Filepaths with spaces require special treatment, like quoting in some settings. Avoiding paths with spaces eliminates a whole class of potential issues related to software that doesn’t handle such paths well.

For more information, see:

path-too-long

A file or directory in the distribution has a path that has too many characters.

Some operating systems have limits on path lengths, and distributions with longer paths might not be installable on those systems.

By default, pydistcheck reports this check failure if it detects any paths longer than 200 characters. This is primarily informed by the following limitations:

  • many Windows systems limit the total filepath length (excluding drive specifiers like C://) to 256 characters

  • some older tar implementations will not support paths longer than 256 characters

See below for details.

R CMD check source code:

“Tarballs are only required to store paths of up to 100 bytes and cannot store those of more than 256 bytes”.

“Package Structure” (Writing R Extensions):

“…packages are normally distributed as tarballs, and these have a limit on path lengths: for maximal portability 100 bytes.”

“Removing the Max Path Limitation” (Python Windows docs):

“Windows historically has limited path lengths to 260 characters. This meant that paths longer than this would not resolve and errors would result. In the latest versions of Windows, this limitation can be expanded to approximately 32,000 characters. Your administrator will need to activate the "Enable Win32 long paths" group policy, or set LongPathsEnabled to 1 in the registry key HKEY_LOCAL_MACHINE\SYSTEM\CurrentControlSet\Control\FileSystem.

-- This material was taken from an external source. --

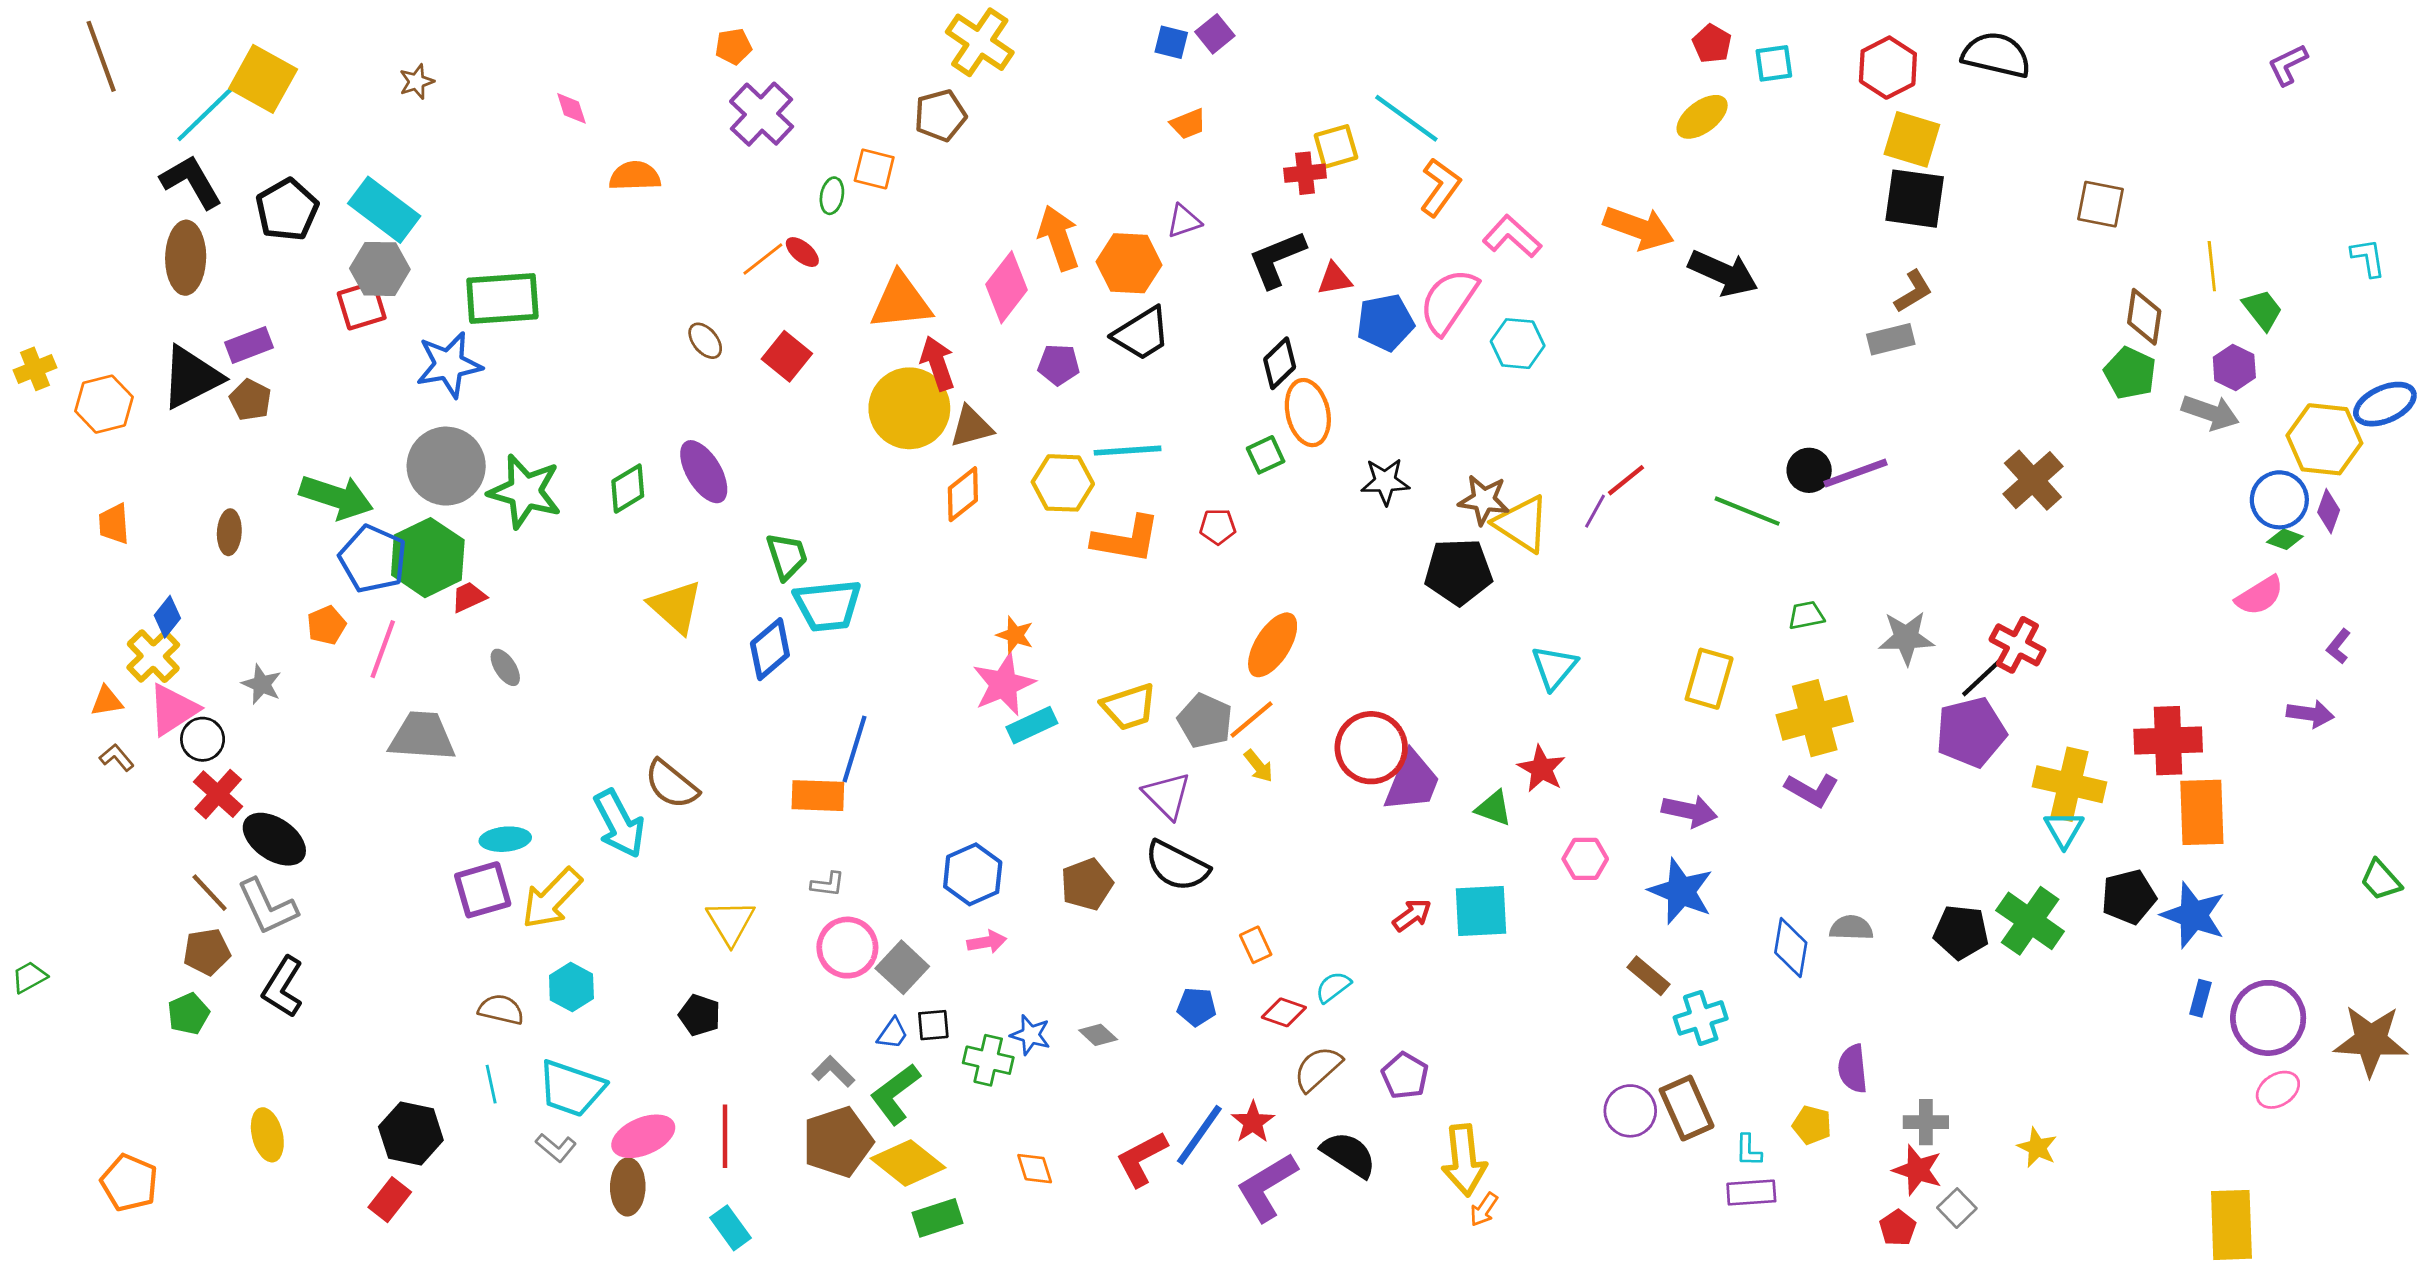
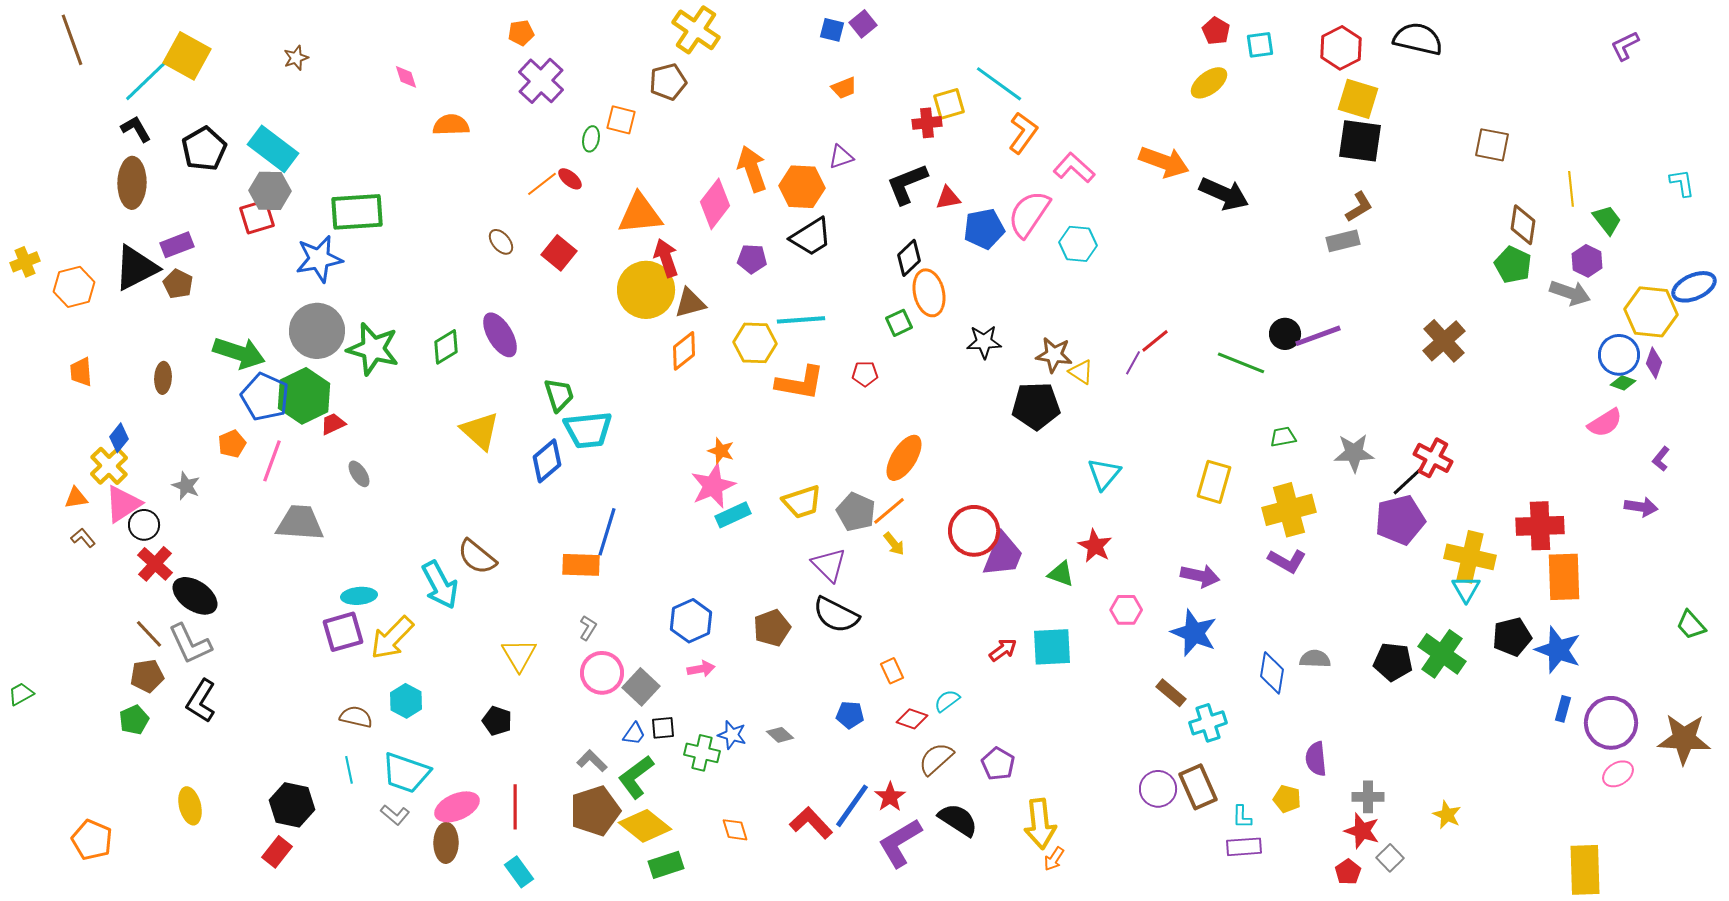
black L-shape: (191, 182) -> (136, 129), size x0.7
yellow triangle: (1522, 524) -> (1081, 372), size x0.6
gray L-shape: (828, 884) -> (588, 628), turned -65
red L-shape: (1142, 1159) -> (811, 823), turned 75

This allows the open() function, the os module and most other path functionality to accept and return paths longer than 260 characters.”

Filename too long in Git for Windows (Stack Overflow answer):

“Git has a limit of 4096 characters for a filename, except on Windows when Git is compiled with msys. It uses an older version of the Windows API and there’s a limit of 260 characters for a filename.

You can circumvent this by using another Git client on Windows or set core.longpaths to true …”

Other relevant discussions:

too-many-files

The package distribution contains more than the allowed number of files.

This is a very very rough way to detect that unexpected files have been included in a new release of a project.

pydistcheck defaults to raising this error when a distribution has more than 2000 files…a totally arbitrary number chosen by the author.

To change that limit, use configuration option max-allowed-files.

unexpected-files

Files were found in the distribution which weren’t expected to be included.

With pydistcheck’s default settings, this check raises errors for the inclusion of files that are commonly found in source control during development but are not useful in distributions, like .gitignore.

Which files are “expected” is highly project-specific. See Configuration for a list of the files pydistcheck complains about by default, and for information about how to customize that list.

This can be used to test that changes to MANIFEST.in, package_data, and similar don’t accidentally result in the exclusion of any expected files.